Many people are apt to discount Trump’s broadsides, but lingering doubts are natural. What does history say about stock performance during Democratic or Republican administrations? Can Biden’s agenda be dangerous when the economy is so sickly? Read on for a couple surprises.

As in prior election years, investment analysts are putting out commentaries on the subject. Of these, I find inspiration in one posted Aug. 25 by Jim McDonald, chief investment strategist at Northern Trust. The conclusions are not unique to him, but I give him and his team props for being thorough and dispassionate. I also like quoting someone from a Chicago company who’s not in an East Coast bubble.

Going back to 1946, the analysis finds little meaningful correlation in stock returns and party control of the White House. Democrats will point out that during their presidencies, the average return of the S&P 500 has been 10.5% vs. 6.5% for the Republicans. But a small set of data limits the conclusions and Republican performance was hurt by negative returns during the times of George W. Bush, whose terms were bracketed by 9/11 and the Great Recession, and Richard Nixon, whose enemies list left off himself.

McDonald looked deeper to consider the power-sharing between the president and Congress. By this measure, Republicans did best, with an average S&P return of 15.7%, when they had the White House and at least some control in Congress. Democratic presidents had their best returns when at least one congressional chamber was ruled by Republicans.

“The reality is that none of these combinations have been frequent enough to be statistically reliable,” McDonald wrote.

Wall Street gets a bad rap for being too focused on quarterly profits. It’s a flawed human endeavor, going too crazy on the ups and downs, but stocks for the most part reflect a consensus about the near future. When new information comes in, markets change course, sometimes drastically. Investors read the polls that are in the news, so McDonald said they are factoring in good odds for a Biden victory. But control of the Senate is in doubt, and McDonald reminds us that Hillary Clinton had a similar polling lead four years ago.

As to the Biden tax plan and its $4 trillion price tag, McDonald is serene. He wrote that because of the virus, our economy’s problem is demand, not supply.
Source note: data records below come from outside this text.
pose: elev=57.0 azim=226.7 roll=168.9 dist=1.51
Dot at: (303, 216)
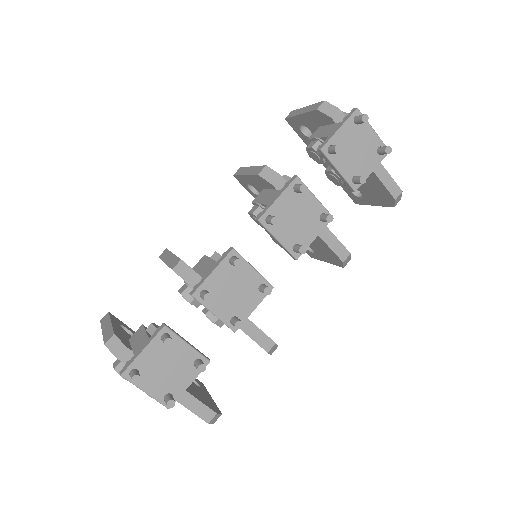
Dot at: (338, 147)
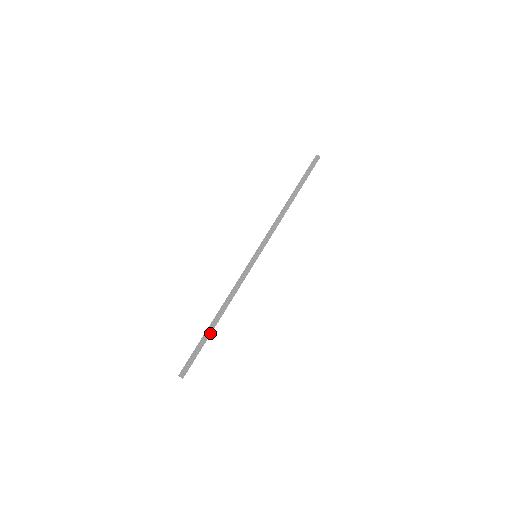
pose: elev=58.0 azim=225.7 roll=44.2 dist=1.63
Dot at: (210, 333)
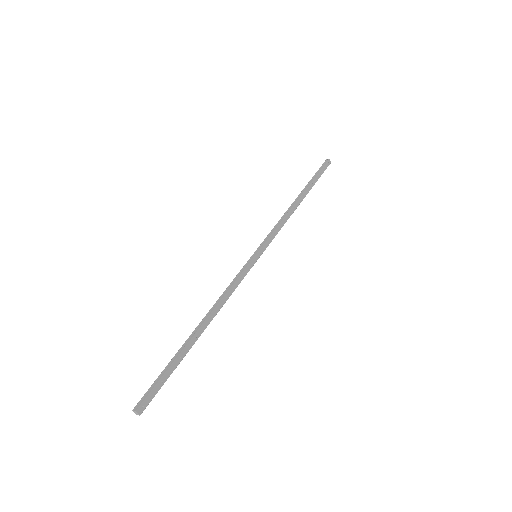
Dot at: (188, 349)
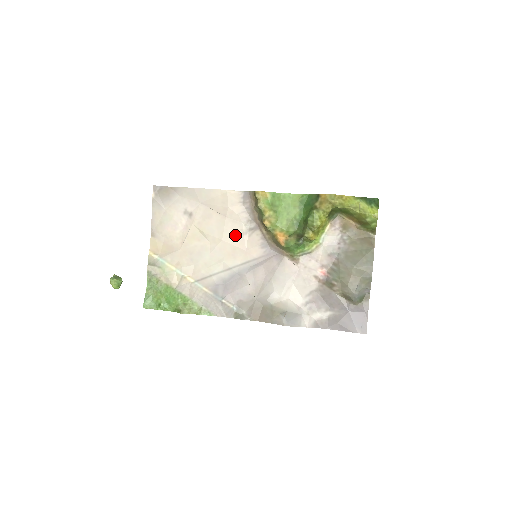
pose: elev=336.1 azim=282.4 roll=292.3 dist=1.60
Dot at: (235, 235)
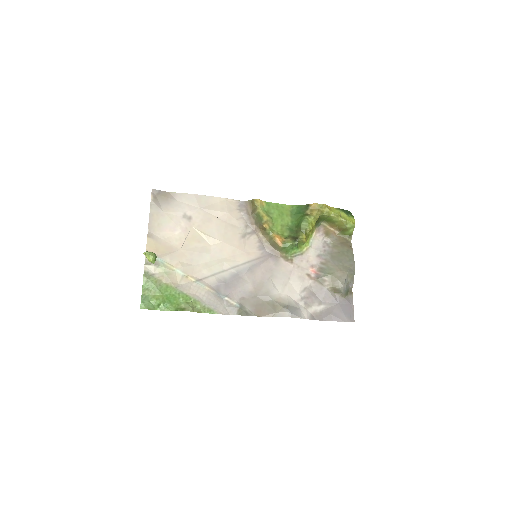
Dot at: (234, 238)
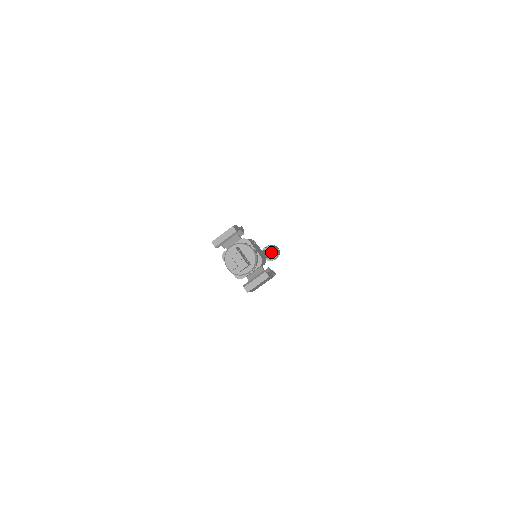
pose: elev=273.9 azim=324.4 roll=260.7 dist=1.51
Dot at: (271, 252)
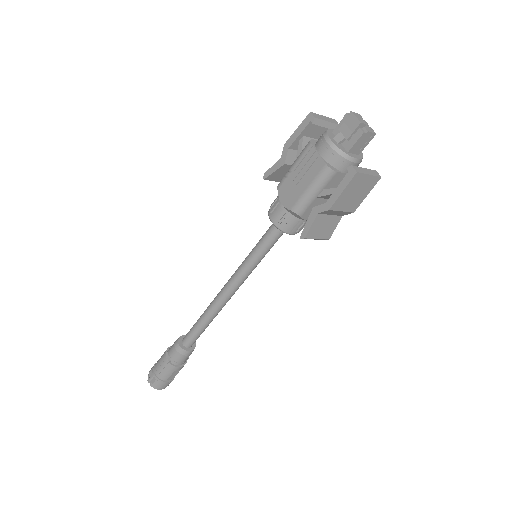
Dot at: occluded
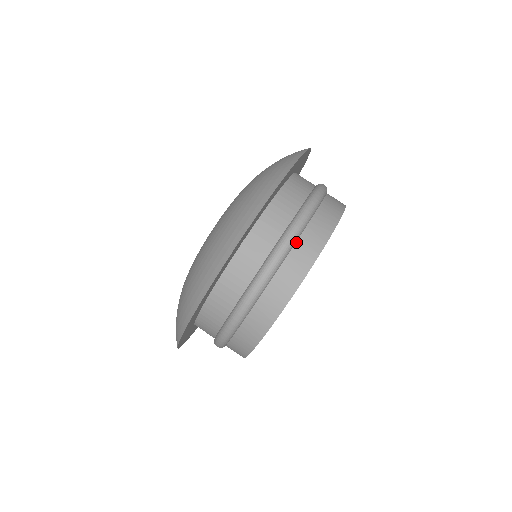
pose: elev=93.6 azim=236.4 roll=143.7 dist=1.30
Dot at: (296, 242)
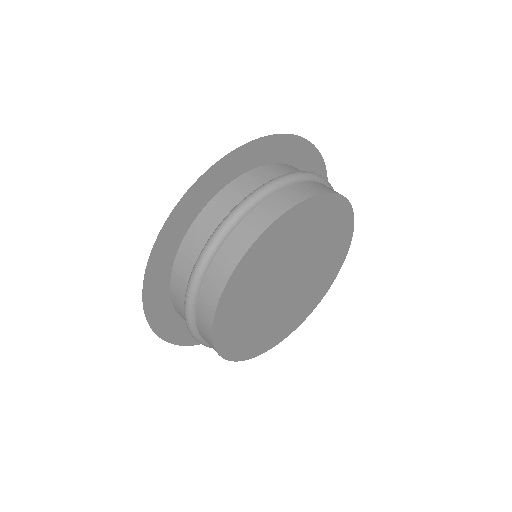
Dot at: (311, 181)
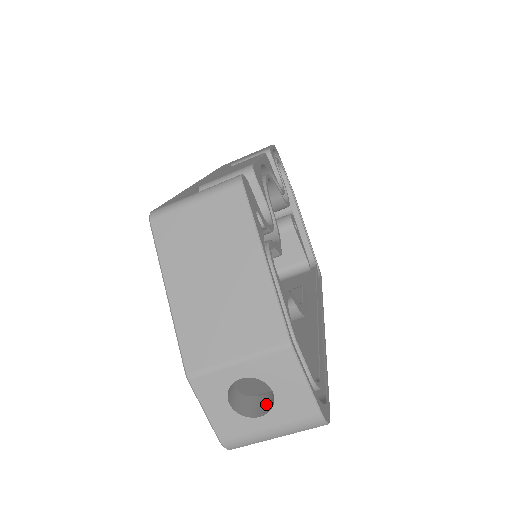
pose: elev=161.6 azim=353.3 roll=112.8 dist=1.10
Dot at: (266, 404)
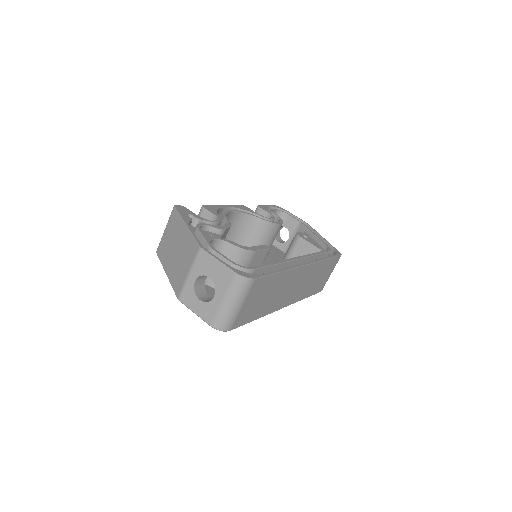
Dot at: occluded
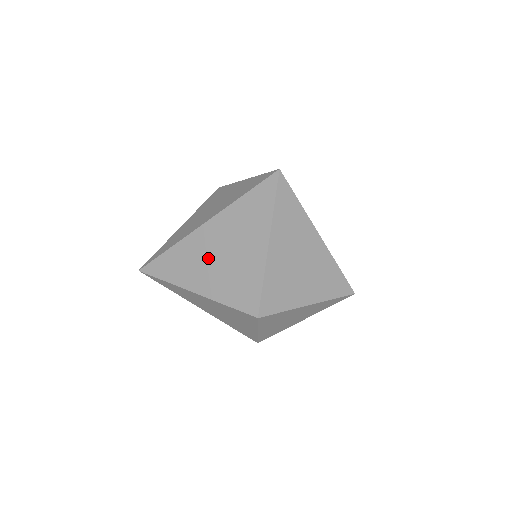
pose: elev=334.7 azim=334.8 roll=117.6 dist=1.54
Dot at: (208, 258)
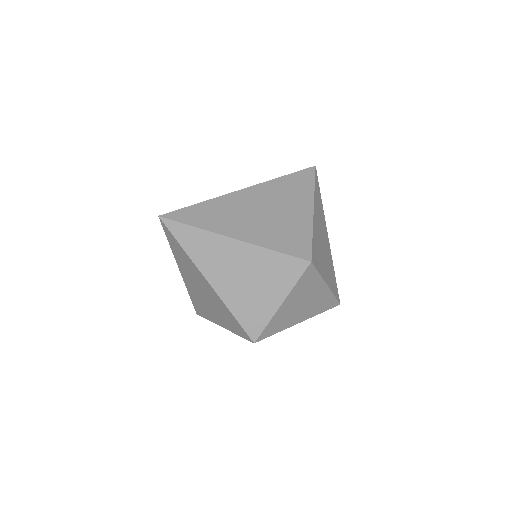
Dot at: (252, 212)
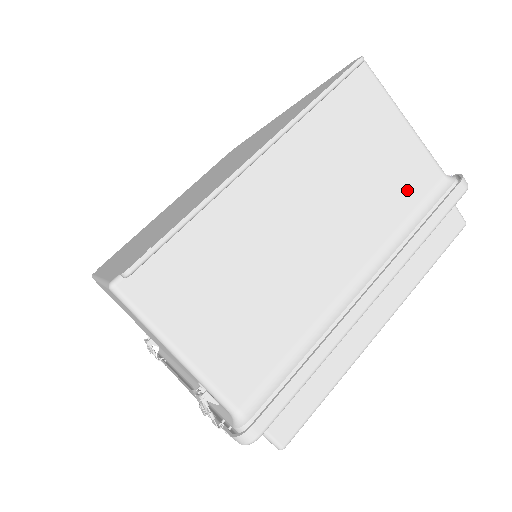
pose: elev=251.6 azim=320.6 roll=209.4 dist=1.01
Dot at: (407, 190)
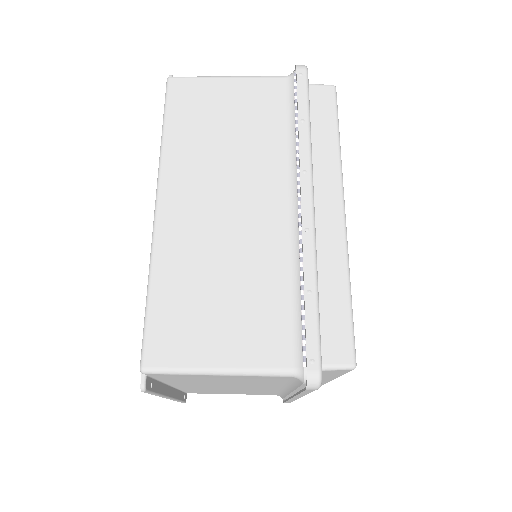
Dot at: (270, 381)
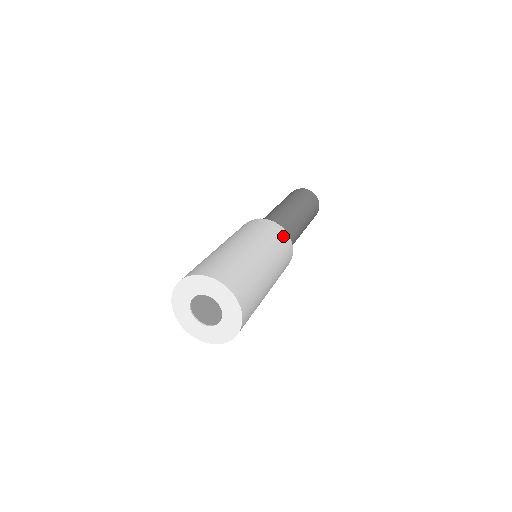
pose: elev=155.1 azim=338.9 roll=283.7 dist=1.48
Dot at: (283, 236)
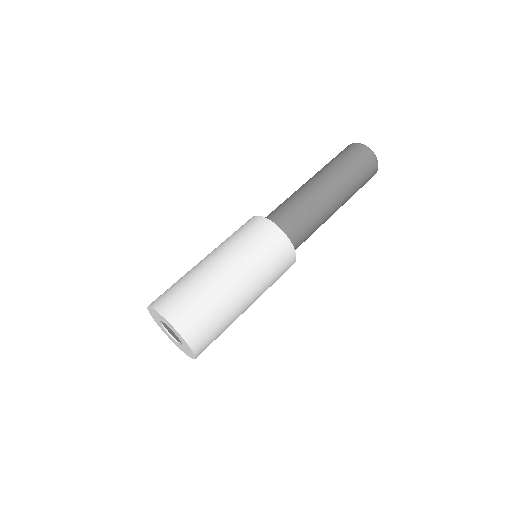
Dot at: (288, 268)
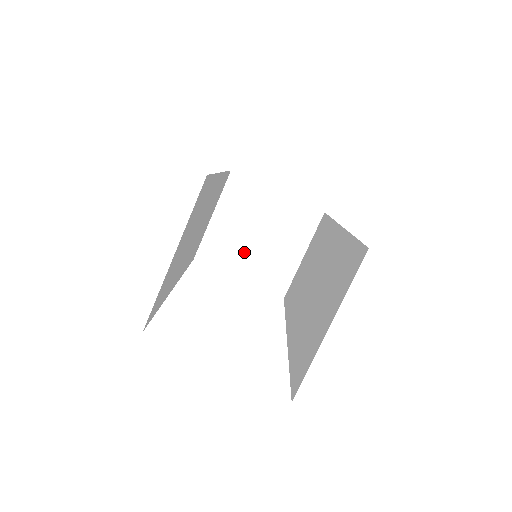
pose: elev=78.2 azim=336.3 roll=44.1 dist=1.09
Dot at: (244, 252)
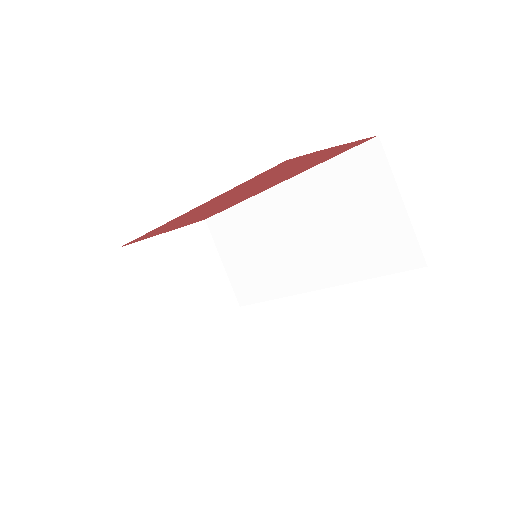
Dot at: (188, 302)
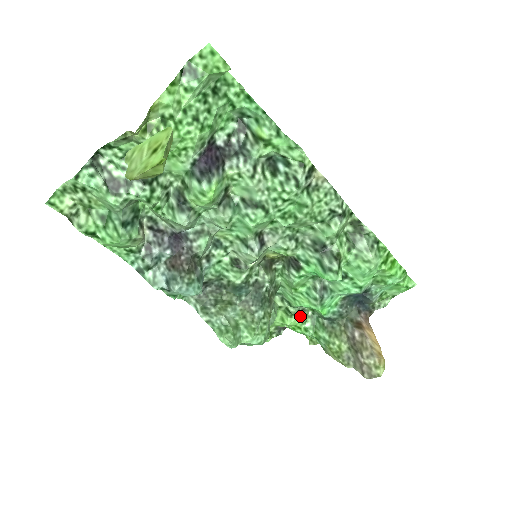
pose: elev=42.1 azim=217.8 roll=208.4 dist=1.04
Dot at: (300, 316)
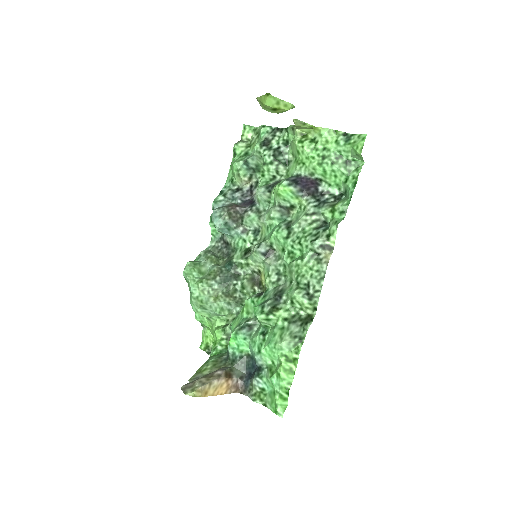
Dot at: (225, 338)
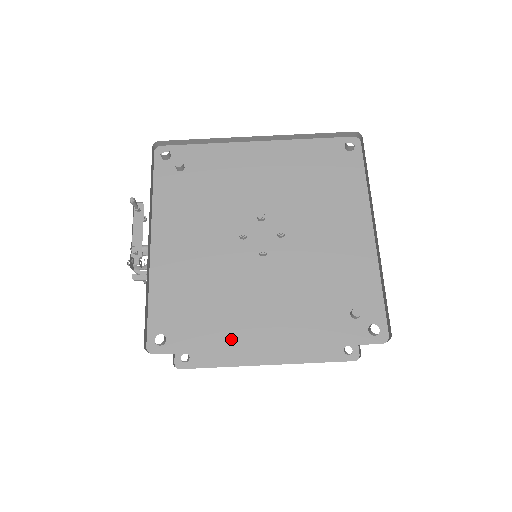
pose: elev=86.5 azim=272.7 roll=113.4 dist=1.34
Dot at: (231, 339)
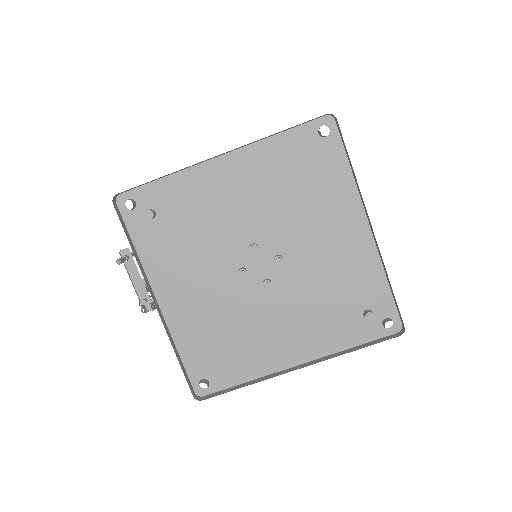
Dot at: (264, 366)
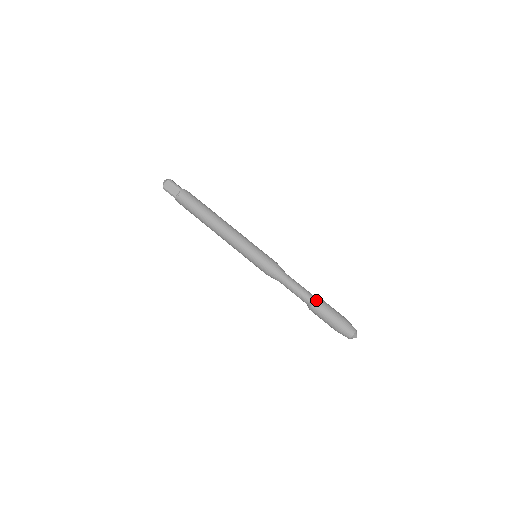
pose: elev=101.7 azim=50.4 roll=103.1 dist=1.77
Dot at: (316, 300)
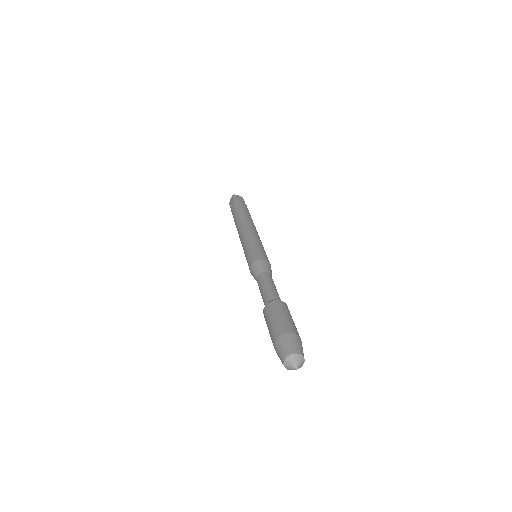
Dot at: occluded
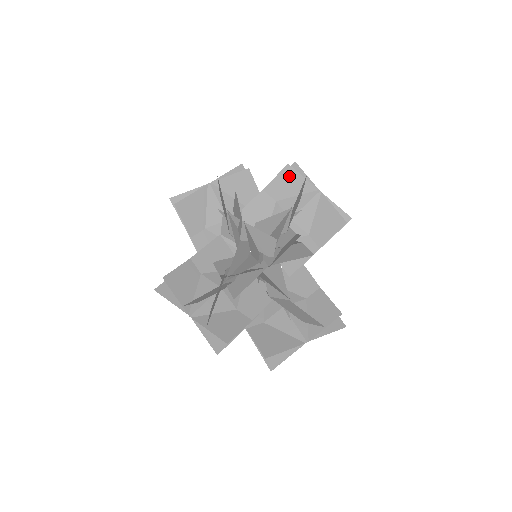
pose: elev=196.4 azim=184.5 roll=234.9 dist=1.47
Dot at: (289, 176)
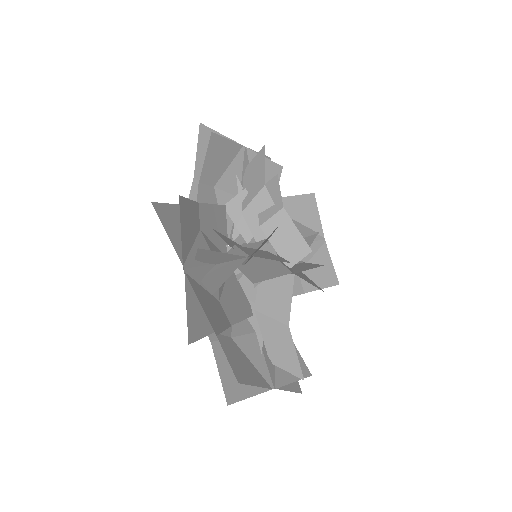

You solve that by encouraging consumption, which Biden would do by adding $7 trillion to federal spending to pump out a stimulus. There is no such thing as a deficit hawk in today’s crisis and in today’s Washington. “The increased debt levels are likely only going to be a problem should interest rates jump, which we do not see over the next five years,” McDonald wrote. “In summary, worries that higher taxes, as currently proposed, would clobber economic growth may be overdone.”

If you still wonder about the election and investments, McDonald suggests sectors that a Biden win might help or hurt. His winners include utilities, health care and information technology, with losers including energy, the big banks and big pharma.

But this becomes a guessing game. Brett Arends, writing at MarketWatch, said tech stocks, the kind the president likes to bash, have been gainers in the Trump years. The biggest loser? Coal. Who’d a thunk it?

So maybe like TV ratings and crowd sizes, 401(k) balances ought to take a back seat to other concerns. You know, things like injustice, environmental harm, a nation slouching toward autocracy. Add those together and my guess is the result is something that’s not a bull market.